> [DOCUMENT SECTION]
# # # # #
Based on the findings of my recent research, I no longer believe the Hires laboratory was located in the Pennsylvania building, but more likely was located in the "Palace of Manufactures" building. I also discovered that Hires won two awards at the 1904 World's Fair, both of which were in the "Mineral Waters" category. (See link below)

 What I am hoping to discover eventually are ...

 1. If there was in fact a Hires "public exhibit" laboratory at the 1904 fair, and if so, exactly where it was located?

 2. If my bottle was sold at the laboratory or at one of the five booths, or both?

 3. How many bottles like mine there were initially?

 5. How many bottles like mine are still in existence today?

 6. The rarity, demand, and value of my bottle?
# # # # #
> [RECORD LIST]

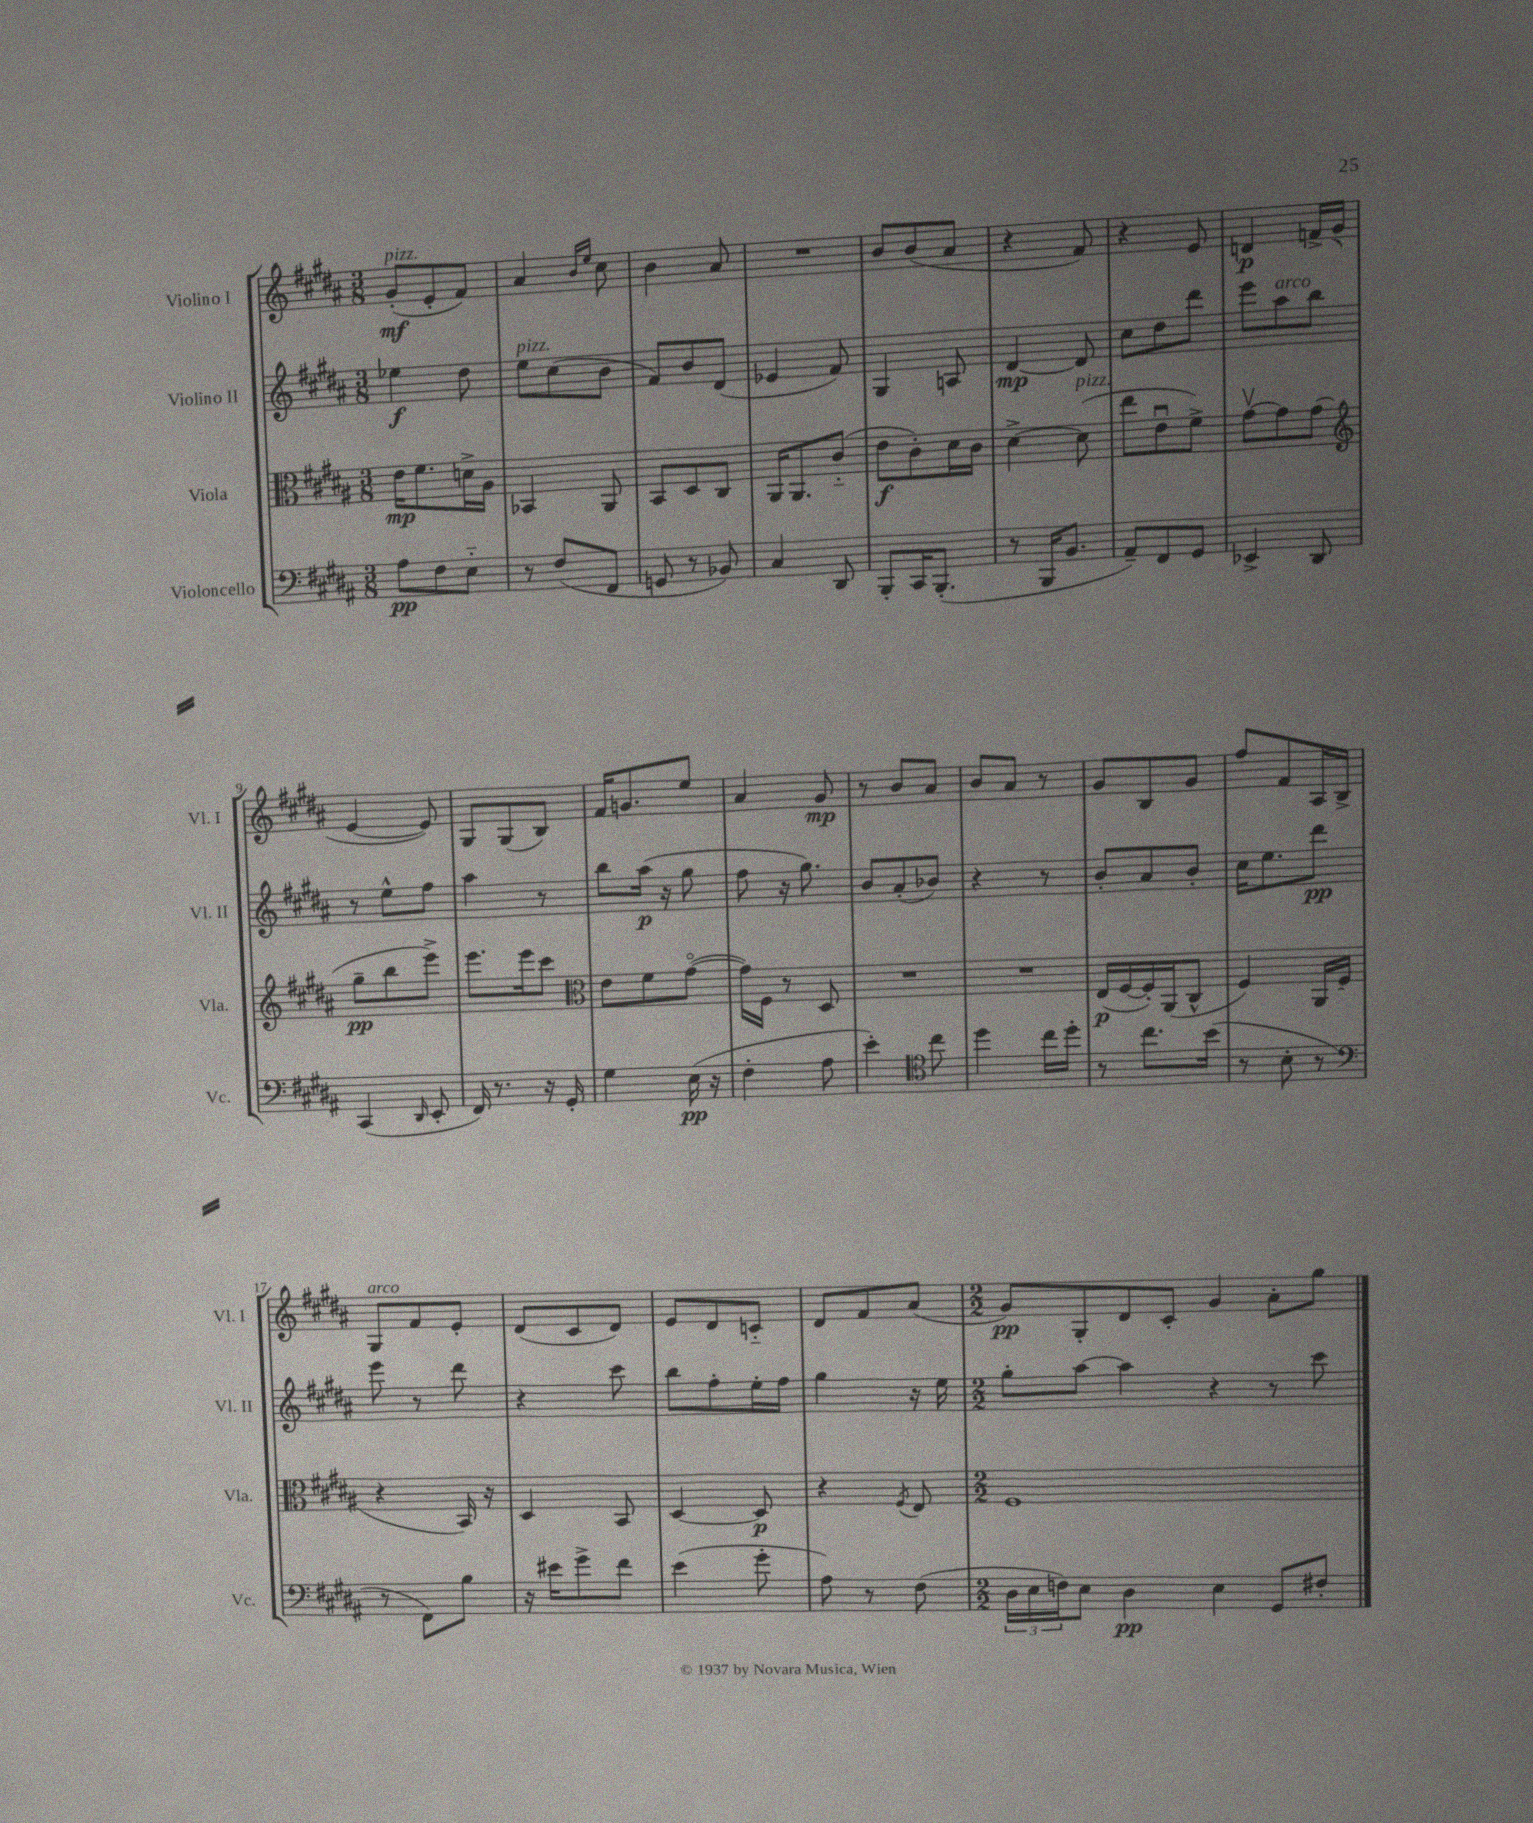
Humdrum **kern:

**kern	**kern	**kern	**kern
*staff4	*staff3	*staff2	*staff1
*clefF4	*clefC3	*clefG2	*clefG2
*k[f#c#g#d#a#]	*k[f#c#g#d#a#]	*k[f#c#g#d#a#]	*k[f#c#g#d#a#]
*M3/8	*M3/8	*M3/8	*M3/8
8A#\L	16e\LK	4ee-\	(8g#'/L
.	8.f#\	.	.
8F#\	.	.	8e'/
8E'~\J	16d^\L	8dd#\	8f#/J)
.	16A#\JJ	.	.
=	=	=	=
8r	4BB-/	8ee\L	4a#/
(8F#/L	.	(8cc#\	.
.	.	.	16qqb/LL
.	.	.	16qqee/JJ
8FF#/J	8AA#/	8b\J	8cc#\
=	=	=	=
8GG/	8BB/L	8f#/L)	4b\
8r	8D#/	8b/	.
8BB-/)	8C#/J	(8d#/J	8a#/
=	=	=	=
4C#/	16AA#/LK	4e-/	4.r
.	8.AA#/	.	.
8DD#/	(8c#'~/J	8f#/)	.
=	=	=	=
8BBB'/L	8e\L	4G#/	8b/L
16CC#/K	8c#'\)	.	(8b/
(8.BBB'/J	.	.	.
.	16d#\L	8A/	8a#/J
.	16c#\JJ	.	.
=	=	=	=
8r	[4d#^\	[4d#/	4r
16BBB/LK	.	.	.
8.BB/J	.	.	.
.	(8d#\]	8d#/]	8f#/)
=	=	=	=
8AA#~/L)	8ee\L	8cc#\L	4r
8FF#/	8eu\	8dd#\	.
8GG#/J	8f#^\J)	8ddd#\J	8e/
=	=	=	=
4EE-^/	[8g#v\L	8eee\L	4d/
.	8g#\]	8aa#\	.
8DD#/	(8g#\J	8bb\J	16f^/LL
.	.	.	(16g#'/JJ
=	=	=	=
*	*clefG2	*	*
(4CC#/	8gg#~\L	8r	[4e/
.	8bb\	8ee^^\L	.
16qqDD#/	.	.	.
8EE'/	8eee^\J)	8ff#\J	8e/])
=	=	=	=
16FF#/)	8.eee\L	4aa#\	8G#/L
8.r	.	.	.
.	.	.	(8G#/
.	16eee\k	.	.
16r	8ccc#\J	8r	8B/J)
16GG#'/	.	.	.
=	=	=	=
*	*clefC3	*	*
4G#\	8e\L	8bb\L	16f#/LK
.	.	.	8.g/
.	8f#\	(16aa#\Jk	.
.	.	16r	.
(16E\	([8g#o\J	8gg#\	8ee/J
16r	.	.	.
=	=	=	=
4F#'\	16g#\]LL)	8ff#\	4a#/
.	16F#\JJ	.	.
.	8r	16r	.
.	.	8.gg#\)	.
8A#\	8D#/	.	8g#/
=	=	=	=
4e'\)	4.r	8b/L	8r
.	.	(8a#'/	8b/L
*clefC4	*	*	*
8cc#\	.	8b-/J)	8a#/J
=	=	=	=
4dd#\	4.r	4r	8b/L
.	.	.	8a#/J
16cc#\LL	.	8r	8r
16dd#'\JJ	.	.	.
=	=	=	=
8r	(16E/LL	8b'/L	8g#/L
.	[16F#/	.	.
8.cc#\L	16F#'/])	8a#/	8B/
.	(16AA#/J	.	.
.	8C#^^/J	8b'/J	8g#/J
(16b\Jk	.	.	.
=	=	=	=
8r	4F#/)	16cc#\LK	8ff#/L
.	.	8.ee\	.
8B'\	.	.	8f#/
8r	16AA#/LL	8ddd#\J	16A#/L
.	(16F#/JJ	.	16B^/JJ
=	=	=	=
*clefF4	*	*	*
8r	4r	8eee\	8G#/L
8FF#\L)	.	8r	8f#/
8B\J	16BB/)	8ddd#\	8e'/J
.	16r	.	.
=	=	=	=
16r	4D#/	4r	(8d#/L
16e#\LK	.	.	.
8g#^\	.	.	8c#/
8f#\J	8BB/	8ccc#\	8d#/J)
=	=	=	=
(4e\	[4D#/	8bb\L	8e/L
.	.	8ff#'\	8d#/
8g#'\	8D#/]	16ee'\L	8c'~/J
.	.	16ff#\JJ	.
=	=	=	=
8A#\)	4r	4gg#\	8d#/L
8r	.	.	8f#/
.	8qF#/	.	.
(8F#\	8E/	16r	(8a#/J
.	.	16ee\	.
=	=	=	=
*M2/2	*M2/2	*M2/2	*M2/2
24D#\LL	1F#	8gg#'\L	8g#/L)
24E\	.	.	.
24F\J)	.	.	.
8E\J	.	[8aa#\J	8G#'/
4D#\	.	4aa#\]	8d#/
.	.	.	8c#'/J
4E\	.	4r	4g#/
8GG#/L	.	8r	8a#'\L
8F#'/J	.	8ccc#\	8gg#\J
==	==	==	==
*-	*-	*-	*-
# # # # #
> [WHAT YOU HAVE TO DO] Write the next part of the post about the Hires bottle from the 1904 World's Fair, starting after its last sentence. The records are material separate from the post about the Hires bottle.

> [THE REPLY]
 ( I apologize for the long links ~ I haven't learned how to shorten them)

 Bob

 ~*~        

 Pennsylvania at the 1904 St Louis World's Fair: (Entire Book). 

 http://books.google.com/books?id=ngcaAAAAYAAJ&q=hires#v=onepage&q=hires&f=false

 Pages 343 and 349 from the above link ~  Hires Silver and Gold Awards:

 http://books.google.com/books?id=lfPNAAAAMAAJ&pg=PA349&lpg=PA349&dq=hires+root+beer+1904+st+louis+world's+fair&source=bl&ots=03Lq1Tj6dS&sig=0fCGTAMwEAMqocpwbjv7mt0NSQ4&hl=en&sa=X&ei=aC11UaXkA4n52AWHooGADQ&ved=0CE8Q6AEwBQ#v=onepage&q=hires%20&f=false

 Palace of Manufactures:

 http://webpages.charter.net/mtruax/1904wf/WF_Facts.htm

 http://www.bitwise.net/~ken-bill/fairhart.htm

 Across the Plaza of Orleans is the Palace of Manufacturers, distinguished by colonnades and loggias richly embellished with statuary. Housed within its 14 acres is the "shopping mall" of the fair. The shopping arcade provides retail merchants with 6 X 6 foot booths, where the fairgoer can buy goods shipped in from around the world. 

 [ Palace of Manufactures ]


----------



## SODAPOPBOB (Apr 22, 2013)

According to the information on this link, it cost Hires $650 to construct the lab. And $590 per booth times five.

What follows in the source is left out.